Also see Anemia: General Considerations.
Definition, Etiology, Pathogenesis Top
Folate deficiency leads to abnormalities of DNA synthesis, resulting in megaloblastic anemia. Minimum daily dietary folate requirements in adults are 0.1 to 0.15 mg (0.6 mg in pregnant women and 0.5 mg in breastfeeding women). The main sources of folate are green vegetables, citrus fruits, nuts, yeast, and animal products (liver). The body stores of folate cover up to a 4-month requirement. After being absorbed in the gastrointestinal (GI) tract, folate is converted to tetrahydrofolate; the conversion occurs only in the presence of cobalamin (vitamin B12). In many nations, dietary folate supplementation has completely eliminated this disorder.
Causes of folate deficiency:
1) Inadequate dietary intake: Low consumption of fresh foods or foods boiled for a short time (boiling for >15 minutes causes the degradation of folate), in particular of green vegetables, and total parenteral nutrition without folate supplementation.
2) Inadequate absorption: Crohn disease.
3) Chronic liver disease (mainly cirrhosis).
4) Drugs: Phenytoin, sulfasalazine, folate antagonists (methotrexate, trimethoprim).
5) Alcohol dependency.
6) Zinc deficiency.
7) Increased folate demand: Pregnancy, breastfeeding, inflammatory conditions, malignancy.
8) Increased folate loss: Renal replacement therapy, chronic hemolytic anemia.
Clinical Features Top
Clinical features are the same as in cobalamin deficiency (see Cobalamin Deficiency); nervous system manifestations and jaundice are not observed in folate deficiency.
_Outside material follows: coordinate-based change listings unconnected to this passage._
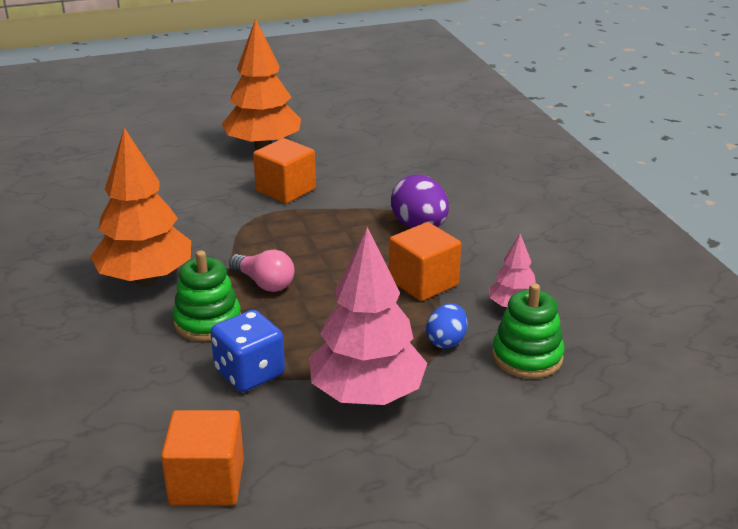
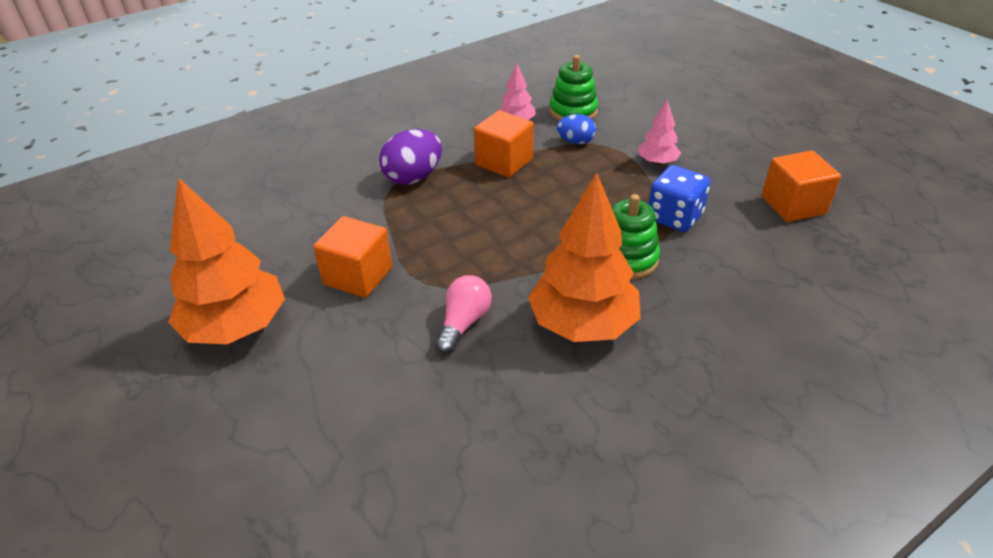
camera: 105 degrees left, 10 degrees up
pink light bulb [229,249,294,292] -> pink light bulb moved to [435,275,492,354]
pink tree [309,227,427,405] -> pink tree [639,99,681,165], size x0.50

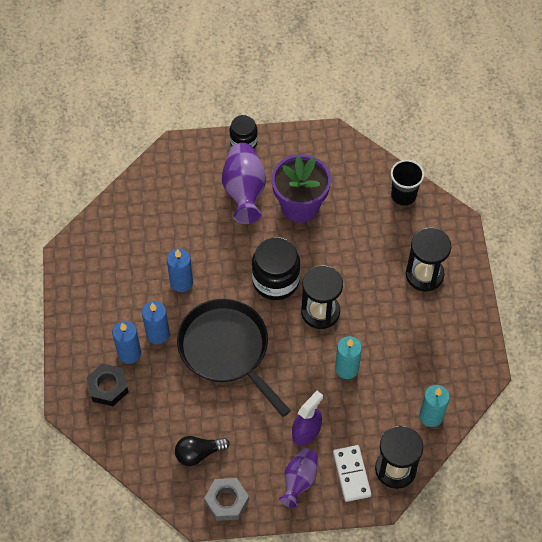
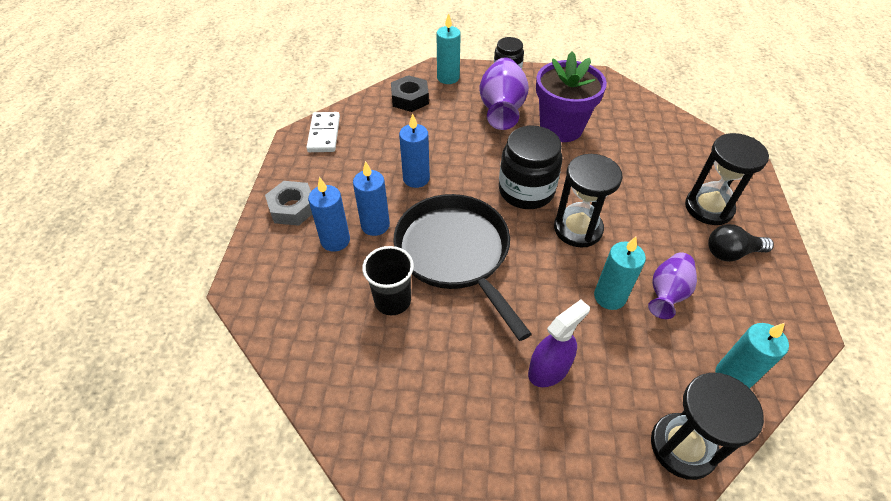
camera: 10 degrees right, 10 degrees down
black nut [86,363,128,406] -> black nut moved to [391,75,429,112]
black light bulb [175,436,230,466] -> black light bulb moved to [708,224,774,262]
grey nut [204,478,249,521] -> grey nut moved to [265,181,312,226]
purple vase [279,448,318,508] -> purple vase moved to [648,252,697,319]
white domino [333,445,371,502] -> white domino moved to [306,112,340,152]
black cup [391,160,424,206] -> black cup moved to [362,246,414,315]
none -> turquoise candle [436,13,461,84]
Focal cutaneous and mucosal hyperpigmentation (the former particularly on the dorsal areas of fingers) also may be observed. Folate deficiency may cause infertility.
1. Complete blood count (CBC): As in cobalamin deficiency.
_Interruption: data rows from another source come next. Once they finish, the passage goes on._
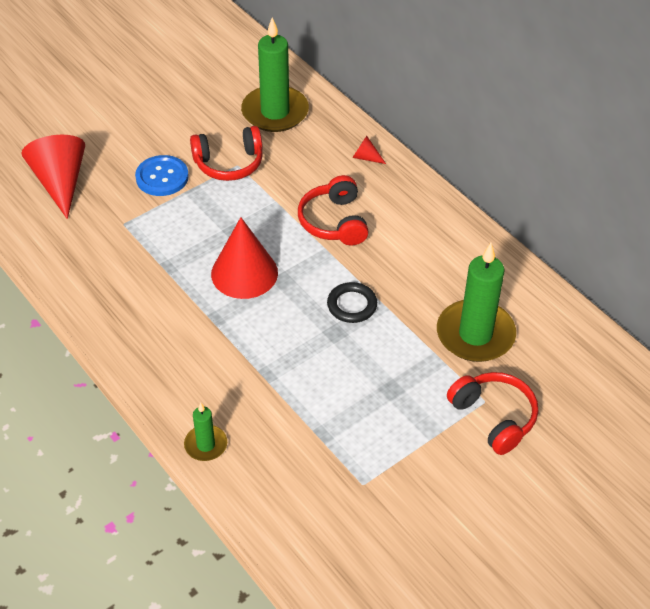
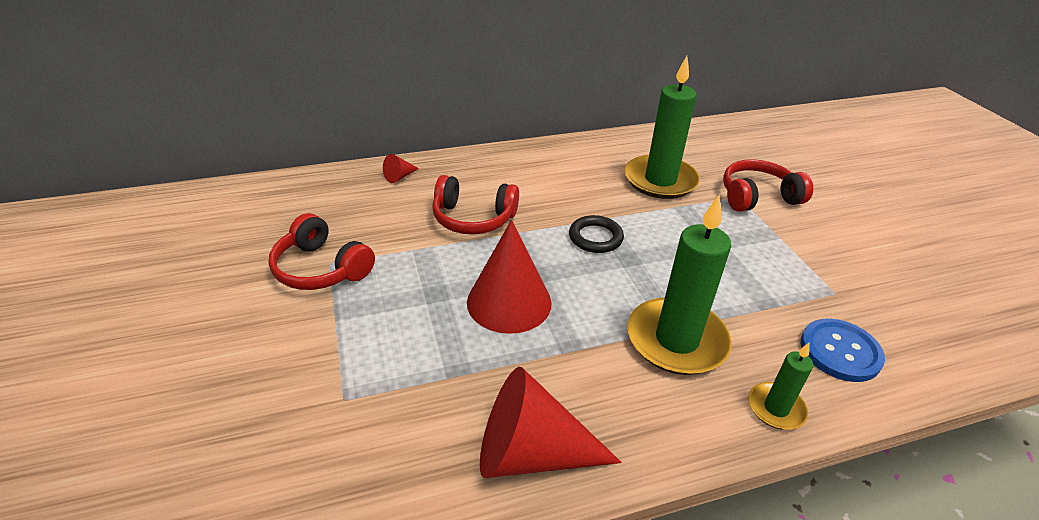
camera: 70 degrees left, 10 degrees down
red cone [21,135,85,219] -> red cone moved to [480,367,622,478]
blue button [135,155,189,196] -> blue button moved to [800,318,885,382]
red headphones [190,126,263,181] -> red headphones turned 120 degrees clockwise [269,213,375,290]
green candle [241,17,309,132] -> green candle moved to [627,195,732,375]

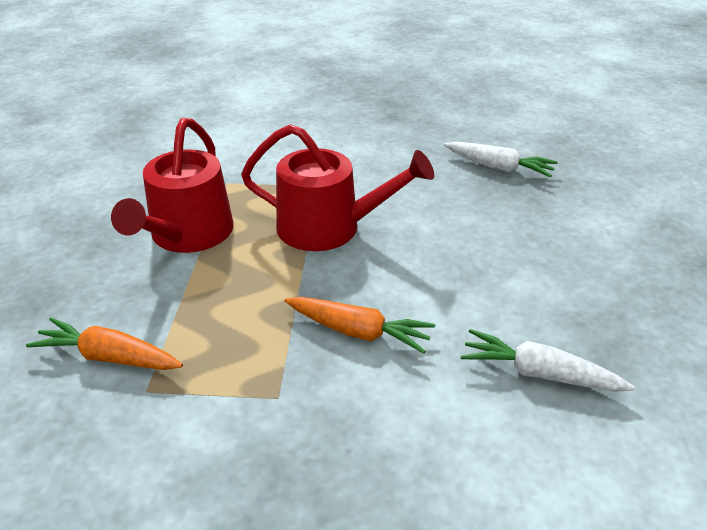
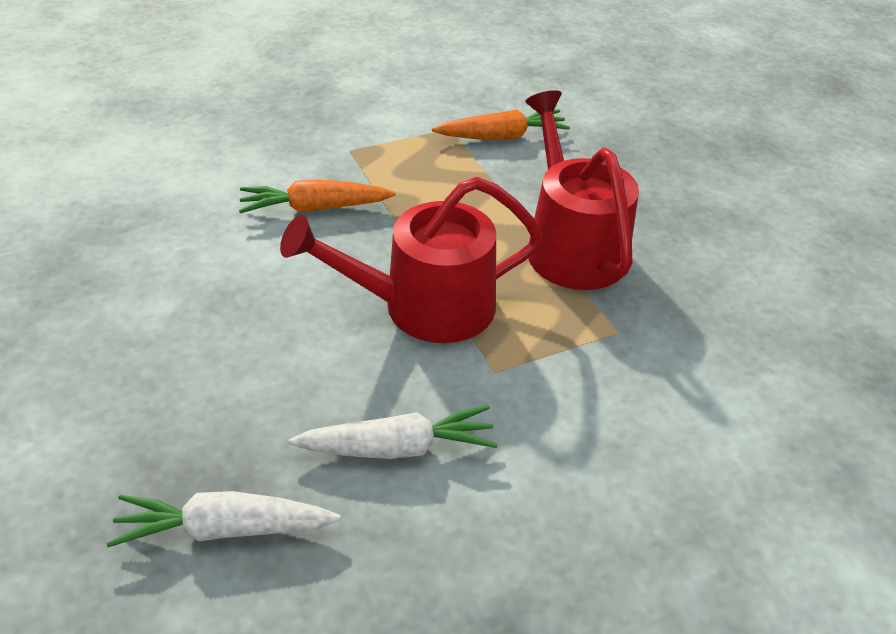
camera: 150 degrees right, 5 degrees up
white carrot [461,329,635,392] -> white carrot moved to [289,405,498,459]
2. Biochemical studies: Decreased plasma (or red blood cell [RBC]) folate levels, features of moderate hemolysis (elevated serum lactate dehydrogenase levels, decreased haptoglobin levels, minor increases in unconjugated bilirubin levels), increased serum iron levels.
3. Bone marrow biopsy: As in cobalamin deficiency.
Reduced folate levels. RBC folate may be more reliable than serum folate.
Cobalamin deficiency, other types of anemia associated with dyserythropoiesis (sideroblastic anemia, myelodysplastic syndromes), other conditions associated with RBC macrocytosis (alcohol dependency, cirrhosis, purine inhibitors [methotrexate, mercaptopurine, cyclophosphamide, zidovudine, trimethoprim], hypothyroidism).
1. Treatment of the underlying condition.
2. A diet rich in high-folate food (see Definition, Etiology, Pathogenesis, above).
3. Oral folic acid 0.8 to 1.2 mg/d (up to 5 mg/d in patients with malabsorption) for 1 to 4 months, until the normalization of hematologic parameters or as long as the cause of folate deficiency persists. The effectiveness of treatment is evidenced by a rapid increase in reticulocyte counts on days 4 to 7 of treatment. In the early stages of treatment, hypokalemia may occur. Starting folate treatment alone in a patient with coexisting cobalamin deficiency may cause an acute onset of neurologic manifestations (or their worsening, if already present).
4. A common practice is to give folate in patients with an expected increased need, for example, those with hemolytic anemia or those with a recovering marrow after a bleeding event; the evidence for this is weak.